Extract provided:
......

- Born: Michael Salvatore Taccetta September 16, 1947 (age 79) Newark, New Jersey, U.S.
- Other name: Mad Dog
- Occupations: Caporegime of the Lucchese crime family Boss of the Jersey Crew
- Criminal status: Released by NJDOC, 2014
- Children: 4
- Relatives: Martin "Marty" Taccetta (brother)
- Allegiance: Lucchese crime family
- Convictions: Murder, conspiracy to commit murder, extortion, racketeering, loansharking, drug trafficking (1993)
- Criminal penalty: 25 years' imprisonment (1993)

= Michael Taccetta =

American mobster (born 1947)

Michael Salvatore Taccetta (born September 16, 1947), also known as "Mad Dog," is an American mobster and high-ranking member of the Lucchese crime family, who controlled the family's New Jersey faction in the 1980s.

==Personal life==
Taccetta, also known as "Mike T," was born in the Vailsburg neighborhood of Newark, New Jersey on September 16, 1947. This was the same neighborhood as the Gambino crime family's capo Joseph Paterno, for whom Taccetta reportedly worked in his early teens. Taccetta is the son of Angelo Taccetta, a self-employed building materials supplier, who law enforcement agencies reputed was a "made man" in the Lucchese crime family. Taccetta stands at 5'7" and weighs close to 225 pounds with black hair and brown eyes.

Michael was first arrested for assault at the age of twelve and was sent to Boys Town, a Catholic youth facility. He lived in Florham Park, New Jersey before his incarceration. He told people that he was self-employed. Taccetta graduated from Saint Benedict's Preparatory School in Newark at nineteen years old and attended one semester at Johnson & Wales University School of Business in Providence, Rhode Island. Taccetta returned to New Jersey and enrolled in Essex County College School of Business for a Bachelor of Arts in Business Management, receiving grades of C and D. He later worked as a laborer with his father and younger brother at the family construction supply firm. Taccetta married his long-time girlfriend, Carol Ann Nozdrovicky, whom he had met at Newark Preparatory in his early twenties. They have 4 children, including Carlo Taccetta, who allegedly is a made member of the Lucchese crime family. The couple lived with Carol's parents in South Orange, New Jersey before moving into a three-family house.

===Winning the New Jersey State Lottery===
In 1983, Taccetta's wife, Carol Ann, won $611,979 from the New Jersey State Lottery. Carol was deemed the '100th Millionaire' by the State Lottery Commission, since it began holding the lottery in 1969. She described Michael to the media upon winning the lottery as an "oil company consultant." They were married for seventeen years and Michael fathered four children. As father and husband, he attended the Holy Family Parish with his family. Michael is the godfather to his brother Martin's children as Martin is to his. Michael was a heavyset man whose dark, sunken eyes always appeared to be tired.

......

Chart interpretation exercises:
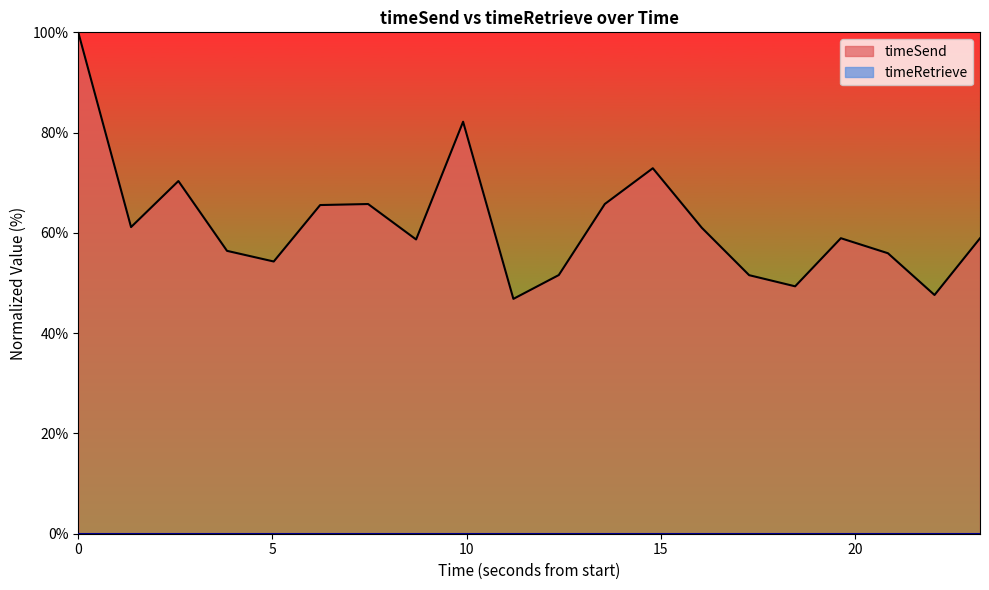

Which series has the largest total across all categories?

timeSend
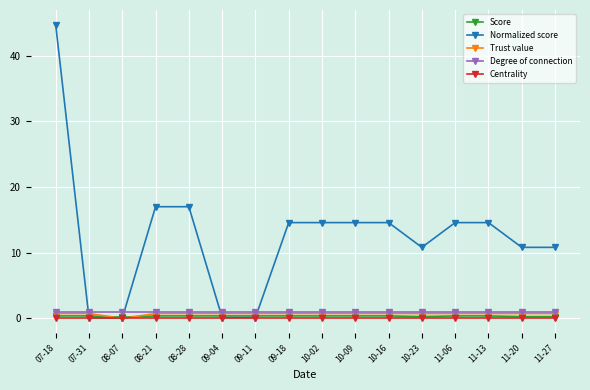

What is the label of the 12th point from the right?

08-28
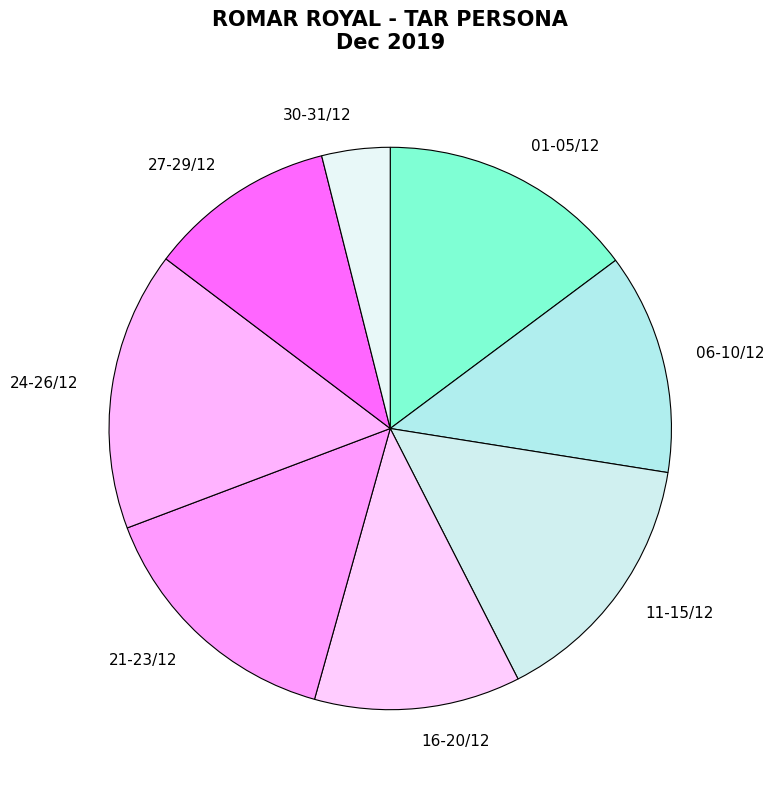

True or false: 06-10/12 accounts for 13% of the total.

True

......

Exercises:
a – Recast the lines of the records as a numbered list with blank lines omitted, starting at the line that contains "True or false: 06-10/12" and ending at the last line of the records.
b – Continue the biography of Michael Taccetta from the point where it stops.

Answers below:
a –
1. True or false: 06-10/12 accounts for 13% of the total.
2. True

b –
===Family mob ties===
Michael Taccetta is the cousin of mobsters Michael Perna, and Daniel, Joseph and Thomas Ricciardi. He was especially close to his cousin Daniel, who was five years younger. The two cousins were described as being 'inseparable' during the 1960s. Robert Buccino, a New Jersey organized crime expert, said that Taccetta and Ricciardi ran with a gang that thought nothing of "beating up someone 10 to 1". His cousins Daniel and Thomas later became informants and turned state's evidence when facing jail for murder and drug trafficking.

Michael is the uncle of Joseph Perna born c.a. 1969, John Perna born c.a. 1977 and Ralph Perna Junior born c.a. 1972. They followed their father and uncle into organized crime. He is the uncle of Pamela Abdy, a film producer whose credits include "Garden State" that was awarded an Independent Spirit Award for Best First Feature in 2005 as well as three other movies including "Man on the Moon" in 1999.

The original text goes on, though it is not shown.